Comparative Analysis of Kolmogorov-Arnold Networks and Multilayer Perceptrons for Time Series Forecasting
摘要
This paper focuses on assessing the capability of Kolmogorov-Arnold Networks (KAN), a new type of neural network introduced by MIT, in comparison with Multilayer Perceptrons (MLPs) and other traditional deep learning models for time series forecasting, specifically for predicting rainfall in the state of Telangana. KAN is based on the Kolmogorov-Arnold Representation Theorem and consists of learnable activation functions, unlike traditional deep learning models, which eliminates the need for weights and biases. We aim to implement KAN and Temporal KAN (TKAN), a version of KAN designed to handle temporal dependencies, along with Neural Networks, MLPs, Convolutional Neural Networks (CNNs), and Long Short-Term Memory Networks (LSTMs) to compare their forecasting accuracy, parameter efficiency, and training time.

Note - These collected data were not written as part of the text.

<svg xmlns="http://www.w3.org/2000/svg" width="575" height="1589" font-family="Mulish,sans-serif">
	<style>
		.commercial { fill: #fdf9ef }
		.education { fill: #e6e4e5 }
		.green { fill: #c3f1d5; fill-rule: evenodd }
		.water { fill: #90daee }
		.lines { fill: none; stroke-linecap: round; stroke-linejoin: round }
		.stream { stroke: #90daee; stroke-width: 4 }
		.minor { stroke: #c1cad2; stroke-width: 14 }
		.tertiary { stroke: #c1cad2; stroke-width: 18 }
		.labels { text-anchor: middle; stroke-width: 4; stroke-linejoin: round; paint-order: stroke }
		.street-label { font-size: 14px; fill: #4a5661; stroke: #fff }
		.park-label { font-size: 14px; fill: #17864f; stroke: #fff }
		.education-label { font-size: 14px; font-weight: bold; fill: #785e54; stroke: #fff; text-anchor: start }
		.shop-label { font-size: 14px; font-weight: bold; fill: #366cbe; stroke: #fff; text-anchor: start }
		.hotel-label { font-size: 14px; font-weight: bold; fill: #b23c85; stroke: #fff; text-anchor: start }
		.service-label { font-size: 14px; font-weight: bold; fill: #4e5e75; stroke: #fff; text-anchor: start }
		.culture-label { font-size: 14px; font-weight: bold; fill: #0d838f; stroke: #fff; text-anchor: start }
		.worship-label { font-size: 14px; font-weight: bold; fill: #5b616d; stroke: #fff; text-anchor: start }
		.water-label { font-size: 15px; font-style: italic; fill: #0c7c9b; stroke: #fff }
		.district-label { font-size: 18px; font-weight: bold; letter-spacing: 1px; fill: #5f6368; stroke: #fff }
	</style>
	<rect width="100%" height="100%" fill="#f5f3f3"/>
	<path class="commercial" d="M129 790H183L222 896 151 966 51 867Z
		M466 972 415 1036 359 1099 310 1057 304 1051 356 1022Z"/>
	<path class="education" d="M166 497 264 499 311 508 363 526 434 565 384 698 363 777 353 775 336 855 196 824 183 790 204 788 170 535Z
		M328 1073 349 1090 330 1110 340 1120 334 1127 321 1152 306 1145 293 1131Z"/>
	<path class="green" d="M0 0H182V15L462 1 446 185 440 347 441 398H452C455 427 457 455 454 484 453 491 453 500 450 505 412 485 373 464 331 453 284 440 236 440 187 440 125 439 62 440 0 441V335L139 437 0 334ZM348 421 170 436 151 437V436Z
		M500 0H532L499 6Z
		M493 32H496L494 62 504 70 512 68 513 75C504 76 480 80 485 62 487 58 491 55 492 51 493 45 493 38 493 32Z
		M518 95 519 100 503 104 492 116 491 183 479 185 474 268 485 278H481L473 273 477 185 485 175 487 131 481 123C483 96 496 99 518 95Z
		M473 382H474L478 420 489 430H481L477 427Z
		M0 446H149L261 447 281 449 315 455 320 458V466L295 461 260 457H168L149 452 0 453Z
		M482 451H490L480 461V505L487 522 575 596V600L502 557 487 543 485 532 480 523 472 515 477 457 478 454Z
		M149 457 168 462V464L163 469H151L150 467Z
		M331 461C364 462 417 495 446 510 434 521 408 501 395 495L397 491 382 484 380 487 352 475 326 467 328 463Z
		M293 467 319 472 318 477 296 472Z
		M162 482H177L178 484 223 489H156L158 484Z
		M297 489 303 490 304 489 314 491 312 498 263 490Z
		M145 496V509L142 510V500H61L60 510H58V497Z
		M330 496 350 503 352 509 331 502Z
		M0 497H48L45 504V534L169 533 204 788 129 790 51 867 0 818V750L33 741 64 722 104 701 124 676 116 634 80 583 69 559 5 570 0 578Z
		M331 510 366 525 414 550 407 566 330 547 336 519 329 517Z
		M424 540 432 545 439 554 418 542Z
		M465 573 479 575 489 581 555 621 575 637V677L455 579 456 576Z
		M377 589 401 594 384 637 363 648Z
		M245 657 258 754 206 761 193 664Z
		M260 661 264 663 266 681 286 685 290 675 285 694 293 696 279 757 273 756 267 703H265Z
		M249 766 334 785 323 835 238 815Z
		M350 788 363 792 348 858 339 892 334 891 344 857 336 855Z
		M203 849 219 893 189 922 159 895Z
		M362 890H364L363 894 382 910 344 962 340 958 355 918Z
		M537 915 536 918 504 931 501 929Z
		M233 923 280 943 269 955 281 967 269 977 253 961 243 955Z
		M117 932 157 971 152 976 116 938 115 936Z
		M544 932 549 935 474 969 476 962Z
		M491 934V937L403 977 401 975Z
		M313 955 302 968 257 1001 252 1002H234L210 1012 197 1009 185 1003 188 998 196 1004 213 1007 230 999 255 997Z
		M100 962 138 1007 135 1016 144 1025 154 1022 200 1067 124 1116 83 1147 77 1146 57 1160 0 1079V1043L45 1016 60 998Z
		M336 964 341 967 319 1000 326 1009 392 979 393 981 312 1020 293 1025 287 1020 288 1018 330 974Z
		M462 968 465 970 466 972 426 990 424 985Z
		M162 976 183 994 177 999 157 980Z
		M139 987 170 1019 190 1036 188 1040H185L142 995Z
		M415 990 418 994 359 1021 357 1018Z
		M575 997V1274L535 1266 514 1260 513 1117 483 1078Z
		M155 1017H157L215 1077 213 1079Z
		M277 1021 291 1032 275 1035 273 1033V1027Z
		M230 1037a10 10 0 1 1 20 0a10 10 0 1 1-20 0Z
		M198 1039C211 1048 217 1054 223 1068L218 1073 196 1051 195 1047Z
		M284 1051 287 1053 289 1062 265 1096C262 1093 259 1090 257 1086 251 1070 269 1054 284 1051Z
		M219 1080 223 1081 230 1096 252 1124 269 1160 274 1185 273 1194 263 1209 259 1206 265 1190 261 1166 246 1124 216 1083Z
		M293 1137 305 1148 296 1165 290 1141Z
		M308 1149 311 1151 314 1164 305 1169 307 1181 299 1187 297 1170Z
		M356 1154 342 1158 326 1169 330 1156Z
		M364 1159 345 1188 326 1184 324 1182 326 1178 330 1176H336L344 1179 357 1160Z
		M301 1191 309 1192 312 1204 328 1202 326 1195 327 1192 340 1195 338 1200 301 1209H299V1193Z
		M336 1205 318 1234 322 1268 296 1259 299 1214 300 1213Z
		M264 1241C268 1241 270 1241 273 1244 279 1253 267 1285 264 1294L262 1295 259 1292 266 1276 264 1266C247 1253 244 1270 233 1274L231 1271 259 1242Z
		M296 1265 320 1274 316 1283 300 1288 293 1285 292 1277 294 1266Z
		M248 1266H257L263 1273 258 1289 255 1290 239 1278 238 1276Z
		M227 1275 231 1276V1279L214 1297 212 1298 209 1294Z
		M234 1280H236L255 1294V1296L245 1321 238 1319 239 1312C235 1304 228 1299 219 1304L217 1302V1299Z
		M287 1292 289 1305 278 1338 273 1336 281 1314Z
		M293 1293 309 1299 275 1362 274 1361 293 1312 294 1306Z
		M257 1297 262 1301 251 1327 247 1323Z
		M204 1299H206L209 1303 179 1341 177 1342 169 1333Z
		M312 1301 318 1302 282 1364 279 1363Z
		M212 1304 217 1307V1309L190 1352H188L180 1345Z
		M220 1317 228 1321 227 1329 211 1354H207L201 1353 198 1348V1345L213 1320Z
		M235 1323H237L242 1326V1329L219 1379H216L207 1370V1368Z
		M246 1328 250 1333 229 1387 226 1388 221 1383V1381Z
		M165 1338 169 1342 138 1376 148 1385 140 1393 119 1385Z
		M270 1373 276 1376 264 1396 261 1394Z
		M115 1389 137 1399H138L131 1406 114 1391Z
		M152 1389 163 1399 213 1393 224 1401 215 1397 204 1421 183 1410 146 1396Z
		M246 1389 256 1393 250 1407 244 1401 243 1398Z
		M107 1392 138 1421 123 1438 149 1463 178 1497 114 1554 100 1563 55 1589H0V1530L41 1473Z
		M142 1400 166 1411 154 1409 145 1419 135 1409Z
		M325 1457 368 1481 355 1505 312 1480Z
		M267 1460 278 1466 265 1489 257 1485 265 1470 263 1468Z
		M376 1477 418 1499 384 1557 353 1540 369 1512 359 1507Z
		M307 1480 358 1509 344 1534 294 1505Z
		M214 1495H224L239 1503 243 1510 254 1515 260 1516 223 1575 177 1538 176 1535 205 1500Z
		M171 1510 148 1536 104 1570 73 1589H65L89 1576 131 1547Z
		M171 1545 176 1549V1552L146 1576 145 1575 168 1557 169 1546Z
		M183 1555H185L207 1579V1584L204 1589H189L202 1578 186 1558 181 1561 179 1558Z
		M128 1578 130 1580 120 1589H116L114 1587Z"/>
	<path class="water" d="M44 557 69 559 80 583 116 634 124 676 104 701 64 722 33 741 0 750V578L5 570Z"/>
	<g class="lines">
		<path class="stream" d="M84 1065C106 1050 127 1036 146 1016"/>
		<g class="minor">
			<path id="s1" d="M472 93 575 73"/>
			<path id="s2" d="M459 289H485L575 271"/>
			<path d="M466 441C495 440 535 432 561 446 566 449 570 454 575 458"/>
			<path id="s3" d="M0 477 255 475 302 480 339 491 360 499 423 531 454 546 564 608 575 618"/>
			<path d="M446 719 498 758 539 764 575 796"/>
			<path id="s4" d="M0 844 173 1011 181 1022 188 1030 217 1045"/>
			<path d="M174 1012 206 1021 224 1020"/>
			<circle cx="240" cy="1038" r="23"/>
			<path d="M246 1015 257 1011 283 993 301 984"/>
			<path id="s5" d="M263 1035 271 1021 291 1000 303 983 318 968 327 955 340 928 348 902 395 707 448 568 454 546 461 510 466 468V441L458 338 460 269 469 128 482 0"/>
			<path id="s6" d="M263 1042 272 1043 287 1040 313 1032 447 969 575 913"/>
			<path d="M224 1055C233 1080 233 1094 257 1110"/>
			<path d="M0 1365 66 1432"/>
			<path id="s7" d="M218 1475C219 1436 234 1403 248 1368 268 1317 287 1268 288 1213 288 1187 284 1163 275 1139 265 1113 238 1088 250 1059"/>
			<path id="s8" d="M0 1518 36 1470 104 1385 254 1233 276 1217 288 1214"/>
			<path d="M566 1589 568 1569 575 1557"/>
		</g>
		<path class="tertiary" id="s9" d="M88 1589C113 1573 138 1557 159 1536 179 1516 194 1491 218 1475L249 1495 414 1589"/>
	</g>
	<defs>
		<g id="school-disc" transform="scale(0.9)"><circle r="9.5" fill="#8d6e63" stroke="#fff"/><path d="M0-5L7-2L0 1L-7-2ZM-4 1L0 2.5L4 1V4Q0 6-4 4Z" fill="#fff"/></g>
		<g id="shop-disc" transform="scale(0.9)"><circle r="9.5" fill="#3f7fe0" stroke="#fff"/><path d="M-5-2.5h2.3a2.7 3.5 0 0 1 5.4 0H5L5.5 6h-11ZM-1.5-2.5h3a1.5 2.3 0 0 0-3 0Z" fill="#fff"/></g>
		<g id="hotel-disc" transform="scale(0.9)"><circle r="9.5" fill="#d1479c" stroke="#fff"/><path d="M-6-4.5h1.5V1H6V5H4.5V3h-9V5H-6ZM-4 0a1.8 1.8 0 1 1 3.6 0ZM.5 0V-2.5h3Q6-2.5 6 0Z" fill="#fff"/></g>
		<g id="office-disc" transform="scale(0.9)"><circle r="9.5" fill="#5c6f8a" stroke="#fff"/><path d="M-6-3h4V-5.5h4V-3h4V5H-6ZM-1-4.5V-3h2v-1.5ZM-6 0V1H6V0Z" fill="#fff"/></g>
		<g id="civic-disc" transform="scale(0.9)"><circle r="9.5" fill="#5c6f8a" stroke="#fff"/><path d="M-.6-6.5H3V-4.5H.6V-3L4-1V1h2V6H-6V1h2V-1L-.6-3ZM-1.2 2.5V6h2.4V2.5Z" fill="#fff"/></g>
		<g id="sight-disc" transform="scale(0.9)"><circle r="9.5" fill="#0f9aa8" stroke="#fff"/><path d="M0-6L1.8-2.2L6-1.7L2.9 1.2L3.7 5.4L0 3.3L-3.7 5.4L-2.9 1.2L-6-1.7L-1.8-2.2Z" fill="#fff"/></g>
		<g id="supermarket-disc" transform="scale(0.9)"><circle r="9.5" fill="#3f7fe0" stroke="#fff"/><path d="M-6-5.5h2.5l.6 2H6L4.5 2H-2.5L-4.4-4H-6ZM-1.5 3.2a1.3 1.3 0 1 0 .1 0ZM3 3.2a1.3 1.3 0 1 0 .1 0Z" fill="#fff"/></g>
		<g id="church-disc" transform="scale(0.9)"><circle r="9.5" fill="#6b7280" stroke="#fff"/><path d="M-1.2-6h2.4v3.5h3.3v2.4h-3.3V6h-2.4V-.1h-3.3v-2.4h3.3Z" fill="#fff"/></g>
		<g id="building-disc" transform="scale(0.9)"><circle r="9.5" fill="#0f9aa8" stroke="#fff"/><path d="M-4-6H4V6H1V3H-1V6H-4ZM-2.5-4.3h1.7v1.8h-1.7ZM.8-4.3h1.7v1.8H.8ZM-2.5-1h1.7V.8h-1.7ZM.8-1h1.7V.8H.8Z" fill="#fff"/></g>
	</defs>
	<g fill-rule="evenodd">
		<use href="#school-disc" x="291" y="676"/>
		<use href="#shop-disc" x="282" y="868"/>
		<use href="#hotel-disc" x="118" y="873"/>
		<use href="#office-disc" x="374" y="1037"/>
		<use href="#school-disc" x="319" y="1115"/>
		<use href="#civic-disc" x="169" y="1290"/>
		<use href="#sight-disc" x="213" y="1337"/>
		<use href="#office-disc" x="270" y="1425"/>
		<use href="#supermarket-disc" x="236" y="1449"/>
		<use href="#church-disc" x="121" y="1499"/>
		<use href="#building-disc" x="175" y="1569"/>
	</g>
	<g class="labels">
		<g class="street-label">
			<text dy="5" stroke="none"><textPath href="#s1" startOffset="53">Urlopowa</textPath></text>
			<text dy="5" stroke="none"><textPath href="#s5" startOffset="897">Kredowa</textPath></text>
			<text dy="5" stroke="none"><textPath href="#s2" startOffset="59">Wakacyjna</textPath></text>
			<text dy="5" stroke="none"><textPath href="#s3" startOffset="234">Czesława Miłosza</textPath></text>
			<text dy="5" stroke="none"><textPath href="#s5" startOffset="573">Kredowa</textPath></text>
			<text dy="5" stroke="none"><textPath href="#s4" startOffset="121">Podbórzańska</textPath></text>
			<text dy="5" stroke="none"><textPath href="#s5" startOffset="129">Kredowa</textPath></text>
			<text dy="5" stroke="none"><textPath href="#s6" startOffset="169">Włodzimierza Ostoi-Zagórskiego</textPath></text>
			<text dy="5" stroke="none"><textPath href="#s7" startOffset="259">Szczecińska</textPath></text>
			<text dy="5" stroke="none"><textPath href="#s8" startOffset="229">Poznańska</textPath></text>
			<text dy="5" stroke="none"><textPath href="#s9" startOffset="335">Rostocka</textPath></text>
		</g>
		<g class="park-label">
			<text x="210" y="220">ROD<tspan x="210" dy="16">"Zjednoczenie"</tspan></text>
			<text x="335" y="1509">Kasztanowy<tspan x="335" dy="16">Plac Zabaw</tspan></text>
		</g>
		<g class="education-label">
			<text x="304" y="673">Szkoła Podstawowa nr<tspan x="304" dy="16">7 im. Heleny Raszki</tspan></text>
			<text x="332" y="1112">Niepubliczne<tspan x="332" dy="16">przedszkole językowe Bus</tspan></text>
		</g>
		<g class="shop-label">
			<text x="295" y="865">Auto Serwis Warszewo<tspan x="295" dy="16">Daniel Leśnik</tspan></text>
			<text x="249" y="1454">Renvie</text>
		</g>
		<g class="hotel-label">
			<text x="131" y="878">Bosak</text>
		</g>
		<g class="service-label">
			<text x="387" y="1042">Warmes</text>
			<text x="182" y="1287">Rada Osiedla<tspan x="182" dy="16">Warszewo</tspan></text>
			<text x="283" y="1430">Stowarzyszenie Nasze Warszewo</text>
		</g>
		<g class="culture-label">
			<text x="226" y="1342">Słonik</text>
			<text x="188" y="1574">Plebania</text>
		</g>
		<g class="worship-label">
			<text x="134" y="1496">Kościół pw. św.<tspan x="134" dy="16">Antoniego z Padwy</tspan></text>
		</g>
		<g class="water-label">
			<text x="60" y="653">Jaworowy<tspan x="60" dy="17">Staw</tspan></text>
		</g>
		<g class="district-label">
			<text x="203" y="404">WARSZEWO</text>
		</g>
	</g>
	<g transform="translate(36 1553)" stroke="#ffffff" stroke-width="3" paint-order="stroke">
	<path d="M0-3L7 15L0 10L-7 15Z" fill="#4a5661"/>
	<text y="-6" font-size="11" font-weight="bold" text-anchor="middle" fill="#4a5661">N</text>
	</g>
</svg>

The dataset used consisted of nearly 24 months of rainfall data from three districts in Telangana, namely Rangareddy, Sangareddy, and Hyderabad. Our results show that TKAN outperformed all models, with KAN ranking second in most cases, indicating their potential for greater forecasting accuracy and advancing the field of predictive modeling. Additionally, KANs were found to be more parameter-efficient than all models, except for neural networks. The ability of KANs to model complex nonlinear relationships and temporal dependencies, while offering greater parameter efficiency, highlights their potential to deliver superior accuracy and interpretability, making them a promising alternative to orthodox models like MLPs.